A problem any linear skill-based game faces is the situation of providing a challenge that is too difficult for a player. If a player encounters a challenge that is too easy, they'll breeze by it and forget it. That's not an optimal experience, but it's forgivable, or even forgettable. But if a player encounters a challenge that halts their progress, and they fail a few times, they'll often quit playing.
A recent design style, most easily seen in Angry Birds, is to make any challenge that prevents progress quite easy, but then add tiers of optional achievements to provide challenges for players who can handle it. So, a novice player might finish many Angry Birds level with only one star out of three, but a good player might consistently get three stars on every level.

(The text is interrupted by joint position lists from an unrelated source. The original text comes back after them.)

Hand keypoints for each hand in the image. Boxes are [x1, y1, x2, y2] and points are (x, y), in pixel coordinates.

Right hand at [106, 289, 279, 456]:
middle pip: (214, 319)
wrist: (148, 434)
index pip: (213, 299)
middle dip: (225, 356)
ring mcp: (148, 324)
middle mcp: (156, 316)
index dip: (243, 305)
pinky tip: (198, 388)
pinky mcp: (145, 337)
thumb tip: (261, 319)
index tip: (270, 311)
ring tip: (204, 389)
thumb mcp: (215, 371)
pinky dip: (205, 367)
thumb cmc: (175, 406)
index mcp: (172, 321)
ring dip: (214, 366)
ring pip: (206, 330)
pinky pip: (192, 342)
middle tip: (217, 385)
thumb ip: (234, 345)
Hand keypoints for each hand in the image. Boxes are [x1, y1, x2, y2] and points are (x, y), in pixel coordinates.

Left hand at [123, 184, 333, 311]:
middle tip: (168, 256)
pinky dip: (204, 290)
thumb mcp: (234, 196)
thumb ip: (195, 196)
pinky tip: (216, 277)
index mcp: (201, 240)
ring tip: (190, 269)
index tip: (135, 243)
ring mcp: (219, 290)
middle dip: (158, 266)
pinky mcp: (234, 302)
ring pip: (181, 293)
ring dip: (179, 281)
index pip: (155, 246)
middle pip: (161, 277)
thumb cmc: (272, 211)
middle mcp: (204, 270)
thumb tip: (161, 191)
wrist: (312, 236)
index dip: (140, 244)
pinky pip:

Angry Birds gets a second benefit from this design style. If a player does get stuck on a level, rather than simply quitting, they have the option of returning to levels they've already beaten with one star, to see if they can get two or three stars. This at once keeps them playing, gives them a break from the challenge that is frustrating them, and gives them practice that might help them play better when they return to the level that had stopped their progress.
It's quite a tidy design, and it allows Angry Bird to provide hard challenges without loosing players in the process. The only real downside of this technique, which is a great technique, is that it doesn't generally make sense for games that are oriented around a narrative. Being able to instantly replay previous challenges rarely fits in the context of a story.

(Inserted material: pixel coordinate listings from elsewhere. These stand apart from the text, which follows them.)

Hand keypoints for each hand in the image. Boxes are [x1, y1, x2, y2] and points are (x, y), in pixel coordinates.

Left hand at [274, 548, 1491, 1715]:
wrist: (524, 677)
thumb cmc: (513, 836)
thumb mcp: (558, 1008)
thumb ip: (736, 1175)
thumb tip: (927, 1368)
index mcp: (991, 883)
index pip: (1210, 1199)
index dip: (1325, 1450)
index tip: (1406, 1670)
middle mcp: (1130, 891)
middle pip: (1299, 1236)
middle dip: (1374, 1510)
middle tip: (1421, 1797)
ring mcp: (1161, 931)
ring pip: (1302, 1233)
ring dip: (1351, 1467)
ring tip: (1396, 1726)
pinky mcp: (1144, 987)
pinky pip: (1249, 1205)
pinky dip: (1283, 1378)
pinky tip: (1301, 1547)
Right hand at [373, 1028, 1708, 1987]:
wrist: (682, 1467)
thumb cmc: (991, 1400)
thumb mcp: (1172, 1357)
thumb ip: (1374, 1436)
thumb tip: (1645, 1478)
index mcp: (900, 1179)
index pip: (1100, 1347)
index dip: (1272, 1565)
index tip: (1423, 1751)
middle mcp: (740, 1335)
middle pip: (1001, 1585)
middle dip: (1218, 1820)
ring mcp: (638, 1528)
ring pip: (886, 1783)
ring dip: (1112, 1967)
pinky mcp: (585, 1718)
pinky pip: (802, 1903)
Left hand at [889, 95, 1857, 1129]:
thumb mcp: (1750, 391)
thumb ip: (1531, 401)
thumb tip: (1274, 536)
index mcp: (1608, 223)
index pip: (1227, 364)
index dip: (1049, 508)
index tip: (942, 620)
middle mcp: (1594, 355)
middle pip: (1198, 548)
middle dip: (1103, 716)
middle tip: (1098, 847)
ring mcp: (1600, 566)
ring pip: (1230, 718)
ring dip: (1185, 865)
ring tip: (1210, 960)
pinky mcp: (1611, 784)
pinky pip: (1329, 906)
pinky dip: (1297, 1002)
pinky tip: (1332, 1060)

Outside the mobile / flash context, variations of this approach can also be seen in games like Kirby's Canvas Curse, New Super Mario Brothers, Yoshi's Island, and Super Mario 64, each of which provide easier normal paths and then a large amount of harder optional goals for replay and extra challenge.

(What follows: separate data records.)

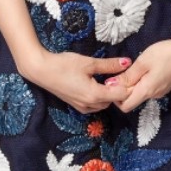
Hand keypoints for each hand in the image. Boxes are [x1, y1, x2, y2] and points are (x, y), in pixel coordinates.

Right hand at [20, 49, 134, 114]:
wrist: (41, 70)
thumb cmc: (64, 65)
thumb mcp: (89, 62)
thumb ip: (109, 64)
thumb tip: (127, 62)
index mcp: (95, 95)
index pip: (121, 95)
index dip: (128, 85)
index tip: (129, 74)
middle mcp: (90, 105)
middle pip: (113, 101)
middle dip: (118, 90)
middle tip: (120, 74)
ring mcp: (81, 107)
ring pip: (103, 104)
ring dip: (108, 94)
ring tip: (107, 77)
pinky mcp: (75, 105)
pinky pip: (93, 105)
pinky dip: (99, 96)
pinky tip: (95, 83)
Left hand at [104, 36, 170, 112]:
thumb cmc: (165, 54)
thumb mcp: (143, 62)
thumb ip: (127, 76)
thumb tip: (111, 85)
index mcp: (146, 91)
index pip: (125, 106)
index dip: (115, 97)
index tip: (112, 81)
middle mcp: (154, 95)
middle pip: (133, 99)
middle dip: (123, 88)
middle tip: (121, 70)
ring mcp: (161, 91)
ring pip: (141, 92)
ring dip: (133, 83)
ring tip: (134, 66)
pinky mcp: (166, 85)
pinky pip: (149, 87)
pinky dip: (143, 80)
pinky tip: (145, 67)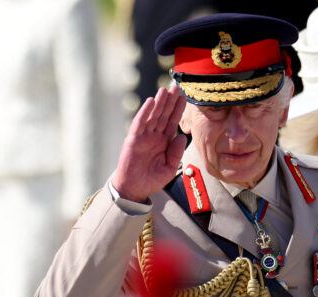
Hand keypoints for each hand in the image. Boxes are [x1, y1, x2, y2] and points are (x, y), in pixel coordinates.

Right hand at [110, 85, 186, 202]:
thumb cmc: (152, 180)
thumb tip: (182, 136)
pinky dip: (145, 112)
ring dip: (159, 103)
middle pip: (164, 114)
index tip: (185, 96)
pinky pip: (140, 123)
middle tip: (176, 86)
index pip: (173, 121)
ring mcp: (143, 136)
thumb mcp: (169, 167)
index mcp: (164, 141)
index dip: (178, 109)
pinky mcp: (133, 139)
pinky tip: (151, 102)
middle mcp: (154, 136)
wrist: (135, 189)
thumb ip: (176, 152)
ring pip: (153, 115)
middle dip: (170, 101)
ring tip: (165, 90)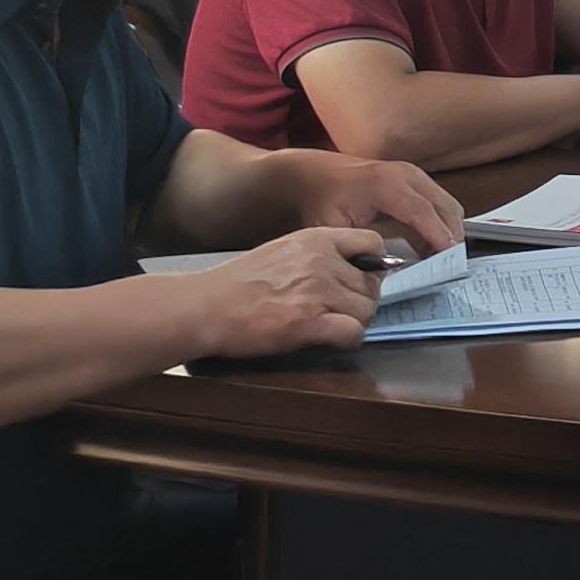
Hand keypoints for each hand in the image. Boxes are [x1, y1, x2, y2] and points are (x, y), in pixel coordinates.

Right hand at [187, 228, 382, 357]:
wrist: (206, 306)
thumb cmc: (240, 282)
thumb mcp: (285, 250)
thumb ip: (320, 255)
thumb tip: (356, 268)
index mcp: (317, 238)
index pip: (372, 242)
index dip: (373, 265)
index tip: (361, 280)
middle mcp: (322, 260)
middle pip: (371, 283)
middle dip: (362, 301)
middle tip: (341, 311)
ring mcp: (316, 291)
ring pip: (366, 310)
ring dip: (355, 321)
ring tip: (331, 326)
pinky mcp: (308, 322)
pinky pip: (353, 332)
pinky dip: (348, 340)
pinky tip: (333, 340)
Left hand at [272, 150, 462, 255]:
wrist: (315, 175)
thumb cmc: (323, 201)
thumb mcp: (333, 228)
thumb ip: (359, 248)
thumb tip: (387, 268)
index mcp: (384, 185)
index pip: (422, 212)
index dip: (438, 237)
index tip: (449, 259)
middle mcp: (405, 174)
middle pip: (444, 207)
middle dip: (451, 237)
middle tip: (449, 266)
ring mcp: (413, 174)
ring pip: (448, 205)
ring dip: (449, 230)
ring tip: (439, 259)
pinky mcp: (416, 179)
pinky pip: (440, 202)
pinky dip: (442, 223)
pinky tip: (430, 244)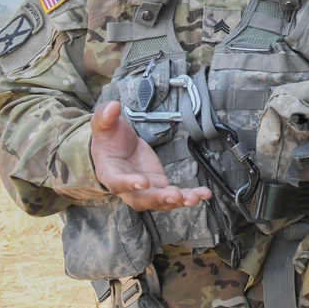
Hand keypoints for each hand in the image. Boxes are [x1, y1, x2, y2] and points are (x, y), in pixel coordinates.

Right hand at [91, 101, 211, 211]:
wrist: (116, 147)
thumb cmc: (108, 139)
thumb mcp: (104, 125)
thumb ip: (105, 117)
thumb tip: (113, 106)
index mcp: (110, 173)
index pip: (118, 183)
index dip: (129, 184)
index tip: (143, 181)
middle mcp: (128, 188)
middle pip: (142, 199)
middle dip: (159, 198)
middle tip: (175, 195)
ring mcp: (146, 188)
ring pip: (160, 200)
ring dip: (178, 200)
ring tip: (194, 198)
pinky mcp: (160, 185)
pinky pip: (175, 194)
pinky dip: (189, 195)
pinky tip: (204, 194)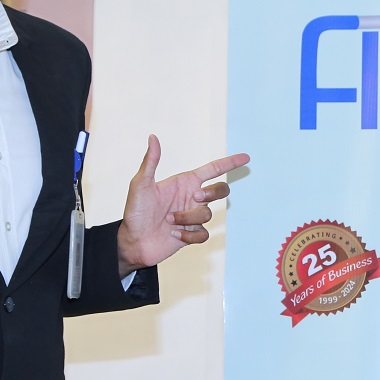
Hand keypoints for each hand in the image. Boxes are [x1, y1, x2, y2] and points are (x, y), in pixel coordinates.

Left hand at [117, 134, 248, 276]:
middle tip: (195, 197)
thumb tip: (152, 137)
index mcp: (184, 183)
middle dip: (213, 193)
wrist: (133, 241)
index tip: (246, 158)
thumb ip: (151, 161)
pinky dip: (188, 236)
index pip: (213, 169)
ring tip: (170, 221)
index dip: (230, 163)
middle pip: (221, 190)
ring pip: (207, 214)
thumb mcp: (140, 184)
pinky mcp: (192, 235)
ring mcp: (193, 217)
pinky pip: (203, 234)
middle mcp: (192, 198)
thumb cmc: (135, 212)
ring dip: (188, 218)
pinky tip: (173, 235)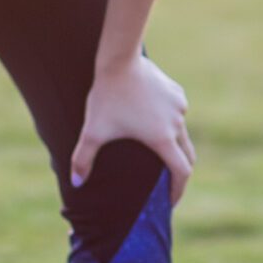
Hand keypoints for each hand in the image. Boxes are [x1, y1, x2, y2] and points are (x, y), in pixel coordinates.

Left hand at [71, 54, 194, 204]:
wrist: (119, 60)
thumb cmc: (107, 97)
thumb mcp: (93, 131)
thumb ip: (83, 159)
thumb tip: (76, 184)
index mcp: (162, 139)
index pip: (181, 172)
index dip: (178, 190)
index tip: (170, 201)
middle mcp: (177, 124)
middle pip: (186, 155)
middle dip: (178, 172)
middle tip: (165, 183)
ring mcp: (179, 107)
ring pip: (181, 132)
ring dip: (172, 143)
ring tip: (154, 147)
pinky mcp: (177, 92)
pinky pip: (176, 112)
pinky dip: (168, 121)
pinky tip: (152, 119)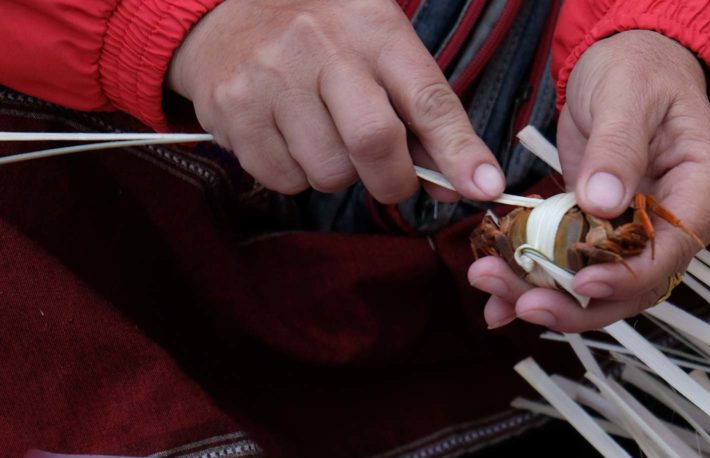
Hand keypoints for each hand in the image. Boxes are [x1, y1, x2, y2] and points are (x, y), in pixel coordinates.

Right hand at [167, 0, 503, 203]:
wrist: (225, 8)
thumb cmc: (324, 36)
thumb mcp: (380, 49)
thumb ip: (424, 116)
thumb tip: (466, 185)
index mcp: (374, 30)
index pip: (427, 98)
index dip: (459, 150)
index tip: (484, 187)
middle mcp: (322, 47)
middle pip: (374, 142)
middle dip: (392, 180)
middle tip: (389, 177)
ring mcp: (272, 77)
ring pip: (328, 172)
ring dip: (338, 175)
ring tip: (325, 136)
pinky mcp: (232, 109)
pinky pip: (282, 178)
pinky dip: (294, 174)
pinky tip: (288, 137)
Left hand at [468, 30, 709, 331]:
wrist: (628, 63)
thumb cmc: (640, 68)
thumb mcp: (627, 93)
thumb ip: (618, 147)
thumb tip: (603, 203)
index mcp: (702, 188)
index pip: (672, 252)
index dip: (627, 277)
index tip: (581, 283)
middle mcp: (678, 224)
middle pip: (636, 286)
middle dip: (577, 304)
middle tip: (521, 303)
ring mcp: (641, 234)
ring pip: (604, 289)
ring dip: (549, 298)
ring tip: (493, 288)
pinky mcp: (605, 236)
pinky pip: (577, 271)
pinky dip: (538, 285)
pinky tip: (498, 299)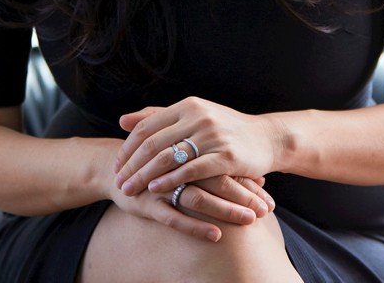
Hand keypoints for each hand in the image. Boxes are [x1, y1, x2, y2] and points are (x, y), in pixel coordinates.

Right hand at [105, 170, 275, 241]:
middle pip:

In my Long-Term Goals section, I mention that goals be fractal, with short, mid, and long time range goals being juggled. In my mini-essay on level design here, I claim the arrangement of paths and space in levels should be similarly structured. Thinking of change at different frequencies, for all sorts of game assets and structures, is an essential skill much more broadly and often the easiest way to tell good games from bad ones.
Phoenix Ashes takes this approach to the spacing of bosses and minibosses as well. 4-6 normal levels pass before a boss or miniboss encounter. Usually, 2 miniboss encounters precede a big boss encounter. In the narrative, the characters are focused on the approaching boss encounters (of which there are 4), while noting in passing the miniboss encounters.
Additionally, some powerups are more interesting than others, particular new player ships. Those powerups are unlocked after miniboss or boss encounters. The less interesting powerups are unlocked on regular levels.
As one extra beat of change, new enemies are revealed every several levels. Weak enemies are introduced quickly in the first 25 levels, upgraded enemies are introduced more slowly over the next 25 levels, and nasty combinations of upgraded enemeis are introduced over the last 25 levels. This is high frequency, constant change over which the slower introductions of miniboss and boss play out.
The goal here is this: players should always be noticing noteworthy change and variation. But they should also be anticipating larger scale change and challenge, which should happen less frequently or rarely depending on its scale and telegraphed accordingly before it happens.